Sin embargo, en el aspecto racional es donde los dirigentes políticos han de trabajar activamente, con visión, liderazgo y autocrítica. Primero, en relación al independentismo más radical que aboga por la ruptura total. No puede comenzar y terminar la posición frente a estos grupos en la confrontación, en el choque de trenes sin diálogo ni alternativas. Justo lo que diferencia el desorden del orden es el respeto a la ley, en este caso autonómica, y a la Constitución. Es obvio que ninguna de las leyes de desconexión tenía las mayorías necesarias para reformar un Estatuto de Autonomía, no digamos ya la Constitución. Por ello, ante la ruptura unilateral, en primera instancia, la ley; toda, en su extensa aplicación, desde la de Seguridad Ciudadana (mal llamada ‘Ley Mordaza’) hasta el Código Penal.
Sin embargo, es necesario abordar la cuestión también con un profundo interrogante: ¿por qué hemos llegado hasta aquí? ¿Por las debilidades de un Estado que no ha sido capaz de estar a la altura? El debate no debiera de sustanciarse únicamente en convencer a esa mayoría independentista de quedarse en España, sino que el proyecto español debiera resultar tan atractivo que no cupiera debate de desconexión. Pero ese proyecto ha faltado en España hace años, y por eso se ha resentido el total de nuestra sociedad. Sin proyecto no hay visión, y sin esta, las reformas ni están ni se las espera.
Los líderes constitucionalistas han de recuperar un proyecto que como en el 78, ilusionara a la ciudadanía, una reconversión, en cierto modo, de país: en justicia, en sanidad, en educación, en medioambiente o, desde luego, en la esfera humanitaria como en la internacional. Pero nuestros líderes parecen más preocupados en administrar el BOE que en gobernar.

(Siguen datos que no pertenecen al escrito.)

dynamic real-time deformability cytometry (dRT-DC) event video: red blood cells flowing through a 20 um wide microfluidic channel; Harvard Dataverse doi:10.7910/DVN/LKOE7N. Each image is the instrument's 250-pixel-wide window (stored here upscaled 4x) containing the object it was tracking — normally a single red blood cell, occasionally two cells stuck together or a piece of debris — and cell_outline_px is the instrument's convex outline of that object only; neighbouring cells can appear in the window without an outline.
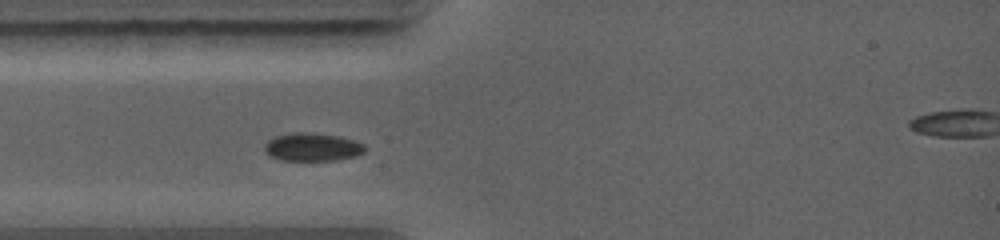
{"species": "common noctule bat (a hibernating species)", "species_latin": "Nyctalus noctula", "temperature_condition": "warm", "stored_images_in_passage": 9, "camera_frame_rate_fps": 5000, "um_per_image_px": 0.085, "animal": {"sex": "female", "body_mass_g": 19.0, "forearm_length_mm": 56.7}, "frame": {"image": 1, "passage_image": 1, "time_ms": 0.0, "image_size_px": [1000, 240], "cell_outline_px": [[364, 152], [356, 156], [336, 160], [280, 160], [272, 156], [264, 148], [264, 144], [268, 140], [276, 136], [292, 132], [316, 132], [340, 136], [364, 144]], "centroid_in_image_um": [26.56, 12.48], "position_along_channel_um": 58.4, "area_um2": 16.42}}
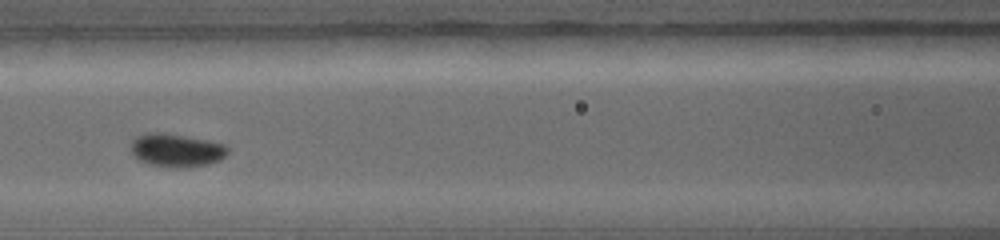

Faltaría por último dar la razón a cierto argumentario utilizado por los independentistas: no vale hacer trampas en el solitario. España requiere de profundas reformas que traigan al país la calidad democrática que merece: Una justicia más independiente; una reforma legislativa que represente mejor a los territorios y a los propios ciudadanos; una reforma fiscal, no como el enésimo parche. En definitiva, un mapa nuevo que redefina las competencias del Estado y las Comunidades Autónomas.
La España del Siglo XXI se enfrenta a la oportunidad de estabilizar los errores del pasado desde el profundo bienestar del marco constitucional. No desde la negación del contrario sino desde la crítica, la reflexión, la mesura, la ambición y el deseo de convivir juntos. Es una tarea grande y noble. Pero, sobre todo, es posible y deseable. ¿Nos ponemos a ello?